Encrespando

"Encrespar", na minha terra, dá a ideia de incômodo, de indignação, de alguém que deu um salto de seu lugar de conforto por algo que o incomodou. Já "alisar" é usado com a conotação de quando alguém é condescendente com algo.
Encrespo e não aliso! é um blog feito para relatar o incômodo do racismo em nossa sociedade, especialmente manifesto pela mídia e literatura voltadas ao público infantil. Sem condescendências.
Minha filha me ensinou, desde seus primeiros movimentos, a concentrar a energia de criação e a buscar a gênese. Sim, pretensiosamente, hoje, tenho um alvo mais profundo que as raízes do racismo: a sua semente. Para que não fecunde os corações das novas pessoas, dessas crianças que são nossos filhos e filhas; para que não dê mais frutos, aquelas sementes não podem mais encontrar solos férteis para renascerem racismos no mundo.
Estou mais silenciosa, mas a mente fervilha, tendo em sua grande tela a imagem de um jardim de flores multicoloridas.

sexta-feira, 9 de março de 2012

Chapinha em Laranjinha?








Uma das primeiras coisas que compreendi, como mãe, é o desafio do entorno. O desafio do entorno quer dizer que nossa educação não é apenas nossa palavra, nosso exemplo, muito embora sejam esses os pilares - acredito sim - da educação de uma filha ou um filho. O entorno, o ambiente físico e social, obviamente, nos compõem como seres humanos. Como Marx dizia, não somos qual mônada isolada, dobrada em si mesma, mas seres sociais, cujas próprias forças devem ser organizadas como forças sociais, se estamos buscando a emancipação humana, verdadeiramente. Em outras palavras, quando cuidei das primeiríssimas interações de minha filha, compreendi realmente que não há como mudar o mundo se não mudarmos a nós mesmas(os), assim como não há sentido mudar a nós mesmos se não for também para melhorar o mundo. E, nessa relação dialética, a função materna é muito mais trabalhosa que a de militante de movimento social. Com certeza.

(ITENS FORNECIDOS)
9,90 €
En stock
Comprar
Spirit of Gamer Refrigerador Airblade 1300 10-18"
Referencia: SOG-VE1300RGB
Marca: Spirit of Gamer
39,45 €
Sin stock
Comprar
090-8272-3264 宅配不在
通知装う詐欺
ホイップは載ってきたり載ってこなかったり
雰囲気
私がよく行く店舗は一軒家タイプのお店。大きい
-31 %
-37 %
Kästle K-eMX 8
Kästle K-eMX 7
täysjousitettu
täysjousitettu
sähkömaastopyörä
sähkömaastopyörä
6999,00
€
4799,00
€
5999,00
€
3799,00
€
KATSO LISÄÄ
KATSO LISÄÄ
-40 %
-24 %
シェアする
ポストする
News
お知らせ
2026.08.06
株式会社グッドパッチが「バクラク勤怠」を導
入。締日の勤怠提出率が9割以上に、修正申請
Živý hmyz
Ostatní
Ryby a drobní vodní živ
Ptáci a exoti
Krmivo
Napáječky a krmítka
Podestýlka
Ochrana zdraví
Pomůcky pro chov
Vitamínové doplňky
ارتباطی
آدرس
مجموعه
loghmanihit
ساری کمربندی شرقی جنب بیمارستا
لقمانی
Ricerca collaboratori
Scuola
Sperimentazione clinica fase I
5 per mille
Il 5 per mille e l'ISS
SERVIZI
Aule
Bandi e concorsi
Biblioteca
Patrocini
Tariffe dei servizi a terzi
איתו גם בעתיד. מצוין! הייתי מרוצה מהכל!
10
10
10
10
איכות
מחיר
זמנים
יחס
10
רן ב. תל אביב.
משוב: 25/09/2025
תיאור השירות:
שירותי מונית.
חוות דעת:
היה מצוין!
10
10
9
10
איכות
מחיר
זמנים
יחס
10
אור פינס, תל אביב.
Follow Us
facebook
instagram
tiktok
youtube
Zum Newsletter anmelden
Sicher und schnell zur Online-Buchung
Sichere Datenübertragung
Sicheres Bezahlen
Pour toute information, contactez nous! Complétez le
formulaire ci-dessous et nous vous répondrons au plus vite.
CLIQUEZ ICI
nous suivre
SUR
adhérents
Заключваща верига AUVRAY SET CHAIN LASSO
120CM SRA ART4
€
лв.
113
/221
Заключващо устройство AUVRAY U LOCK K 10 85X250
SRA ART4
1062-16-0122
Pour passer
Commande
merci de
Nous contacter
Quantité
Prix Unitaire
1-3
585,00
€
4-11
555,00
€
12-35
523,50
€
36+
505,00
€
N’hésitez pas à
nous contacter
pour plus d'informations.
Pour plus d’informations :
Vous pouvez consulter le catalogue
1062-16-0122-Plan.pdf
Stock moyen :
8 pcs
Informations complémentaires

(QUESTÕES DE ESTUDO)
a) Liste todas as ideias que, segundo o texto do blog, o verbo "encrespar" transmite na terra de quem escreve.
b) Dê continuidade ao texto do blog a partir da última frase apresentada.

(RESPOSTAS ÀS QUESTÕES)
a)
- incômodo
- indignação
- alguém que deu um salto de seu lugar de conforto por algo que o incomodou

b)
Assim, aceitando o desafio do entorno, tratei de construir ao máximo um ambiente sem a semente racista da standartização branca. Procurei lençóis, fraldas, mantimentos, quaisquer produtos para o cuidado infantil que não impusessem o padrão de correção branco - aquele que, nas teorias psicológicas da autoconsciência, indicam um padrão considerado como o "certo", o "belo" e o ideal ao que buscamos nos refletir para alcançá-lo - o que invariavelmente cria as tantas sensações de desconforto com a própria imagem , e, necessariamente, com a própria história.
Qual o quê...qualquer e mais pobre ou mais rico produto infantil estava completamente arraigado nos standarts racistas: sempre bebês e mães brancos, loiros e de olhos azuis. Sempre anjos padronizados no branco. Lamentei não ter mais tempo e paciência para pintar e bordar eu mesma o enxoval de Inaê, e fiquei a sonhar o dia em que mulheres negras pudessem se profissionalizar em produzir vestuário e mantimentos com a imagem negra, para a saúde mental de nossas crianças.
Trabalhei, portanto, pela redução de danos. Assim que nasceu e foi crescendo, mantive-me a catar as imagens ao menos neutras: se não havia crianças negras, que os desenhos fossem de bichinhos, objetos infantis. Mas logo percebi que ali também estava sujeito a ter embutido o standart racista - depois eu conto como.
Nos primeiros desenhos infantis, encontrei mais possibilidades - embora ainda ínfimas. A primeira escolha foi Kiriku, desenho até hoje bem querido por Inaê. Depois achei na Turma da Moranguinho uma possibilidade de apresentar as diferenças como bem-vindas e necessárias: ali temos uma ruiva, uma negra, uma indígena e uma branca na sua formação inicial - Moranguinho, Laranjinha, Biscoitinho e Uvinha.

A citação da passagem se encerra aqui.